● **SELECTION**
***

Everything seemed to be going according to plan. At 17, Gwynneth Woodhouse, daughter to Rebecca Kruttschnitt, received a carefully orchestrated introduction to San Francisco society—a gala dance on January 17, 1930, at the Burlingame Country Club hosted by her wealthy Grandmother, Mrs. Julius Kruttschnitt. Gwynneth, who lived with her grandparents in New York as a little girl, had returned to the States at the end of her Grandmother’s vacation the year before. By all indications, the event was a smash success.
“The debutante, who is an exceedingly charming and gracious girl, wore an exquisite frock of white chiffon and silver lace made with a tight-fitting bodice and long full skirt … banded with silver lace ruffles,” the San Francisco Examiner breathlessly reported. “Three lovely camellias were fixed on the shoulder strap and one was arranged at the point of the back. Miss Woodhouse carried a bouquet of lilies of the valley… Mrs. Kruttschnitt received in an apricot chiffon velvet gown.”
The debutante ball capped a full day of festivities. “Before the ball, Mr. and Mrs. Joseph Oliver Tobin entertained at a dinner party at their home in Burlingame in honor of the bud and their guests included a group of the debutantes and their escorts. The debutantes later assisted Mrs. Kruttschnitt and her granddaughter at the dance.”
Gwynneth, warmly welcomed by her grandmother’s friends during her winter stay, followed in her lovely mother’s footsteps. “Rebecca Kruttschnitt,” the paper noted, “was one of the prettiest and most delightful girls of San Francisco society twenty years ago.” It was there that Rebecca met her husband, Henry de Clifford Woodhouse, no one knows why the wealthy Canadian was in Northern California at the time. The couple married in New Orleans and, after a short stint living in the United States, long enough to have two children, retired to England.
In her teens, Gyn bounced “from one European convent school to another for several unhappy years,” according to her daughter, Susanne O’Donnell, who kept a website that celebrated her mother’s writing and art. “In one, she was taught by the inspiring Monica Baldwin, who later lept over the convent wall and wrote a famous book about it. In another, she had to wear a Muslim shift while bathing. She was kicked out of a convent in France for spreading heresies to her fellow pupils. She was particularly adamant that animals had souls.”
Despite her teenage shenanigans, Gynneth was welcomed into England’s high society. Gwynneth presented to Queen Mary at the English court on June 10, 1931, a year and a half after her debutante ball in Burlingame. The San Francisco Examiner duly covered the event, the traditional way for aristocratic families to introduce their daughters to upper-crust society. The coming out, abolished in the 1950s, marked the start of a season of parties and galas debutante balls, polo matches, concerts, charity events, and lavish dinner parties and cocktail parties that Gywnneth doubtless attended. Back in the day, “The Season” included formal events such as the Royal Ascot, the Proms (a series of classical concerts), and the Henley Royal Regatta.
Even after coming out in the old country, Gwynneth attended events in the States. Gwynneth and her close friend Sallie Virginia Fairfax, daughter of Lieutenant Colonel John Fairfax of San Mateo, were on their way to a party when they were cut and bruised in a car accident. The car, driven by their cousin Ted Kruttschnitt, Jr., 18, “collided with another machine” driven by William Pyne, who escaped injury. Kruttschnitt was slightly bruised.

***

Saved data entries
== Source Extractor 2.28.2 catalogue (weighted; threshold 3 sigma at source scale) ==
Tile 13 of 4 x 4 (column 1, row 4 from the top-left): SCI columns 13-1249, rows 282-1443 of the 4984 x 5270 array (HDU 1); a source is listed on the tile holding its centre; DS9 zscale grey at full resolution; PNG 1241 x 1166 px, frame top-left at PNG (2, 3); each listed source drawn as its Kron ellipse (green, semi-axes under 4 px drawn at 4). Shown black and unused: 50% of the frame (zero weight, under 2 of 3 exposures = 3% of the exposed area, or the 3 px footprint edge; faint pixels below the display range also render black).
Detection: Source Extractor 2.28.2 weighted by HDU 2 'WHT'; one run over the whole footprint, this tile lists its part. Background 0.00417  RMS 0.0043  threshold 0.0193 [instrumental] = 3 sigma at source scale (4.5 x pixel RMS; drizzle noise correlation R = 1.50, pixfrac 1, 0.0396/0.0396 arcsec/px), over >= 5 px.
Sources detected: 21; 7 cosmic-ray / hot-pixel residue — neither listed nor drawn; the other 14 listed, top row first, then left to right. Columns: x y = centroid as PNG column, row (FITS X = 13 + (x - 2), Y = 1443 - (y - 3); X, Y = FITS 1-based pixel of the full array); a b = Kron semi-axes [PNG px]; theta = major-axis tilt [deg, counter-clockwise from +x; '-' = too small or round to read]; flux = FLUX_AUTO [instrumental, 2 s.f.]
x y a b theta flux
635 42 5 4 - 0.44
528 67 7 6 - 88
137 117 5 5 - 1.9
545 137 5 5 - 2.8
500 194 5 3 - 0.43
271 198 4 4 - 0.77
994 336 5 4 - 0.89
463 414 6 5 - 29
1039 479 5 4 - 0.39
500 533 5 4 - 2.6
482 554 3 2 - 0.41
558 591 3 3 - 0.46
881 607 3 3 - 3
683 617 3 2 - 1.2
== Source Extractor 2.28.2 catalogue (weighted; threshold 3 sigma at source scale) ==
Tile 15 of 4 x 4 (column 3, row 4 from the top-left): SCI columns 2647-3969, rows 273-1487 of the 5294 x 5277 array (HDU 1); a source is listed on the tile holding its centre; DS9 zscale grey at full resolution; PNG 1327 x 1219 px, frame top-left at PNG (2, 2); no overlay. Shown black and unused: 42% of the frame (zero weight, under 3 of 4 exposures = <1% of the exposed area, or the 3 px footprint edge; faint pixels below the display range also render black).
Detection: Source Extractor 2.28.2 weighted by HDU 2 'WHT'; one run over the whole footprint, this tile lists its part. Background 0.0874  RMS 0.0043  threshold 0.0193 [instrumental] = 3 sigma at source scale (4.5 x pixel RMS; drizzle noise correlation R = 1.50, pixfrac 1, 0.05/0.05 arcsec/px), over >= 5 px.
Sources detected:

***

● **WHAT TO WORK ON**
Reproduce the passage about Gwynneth Woodhouse word for word, starting at "Even after coming" and ending at "was slightly bruised.".

● **RESPONSE**
Even after coming out in the old country, Gwynneth attended events in the States. Gwynneth and her close friend Sallie Virginia Fairfax, daughter of Lieutenant Colonel John Fairfax of San Mateo, were on their way to a party when they were cut and bruised in a car accident. The car, driven by their cousin Ted Kruttschnitt, Jr., 18, “collided with another machine” driven by William Pyne, who escaped injury. Kruttschnitt was slightly bruised.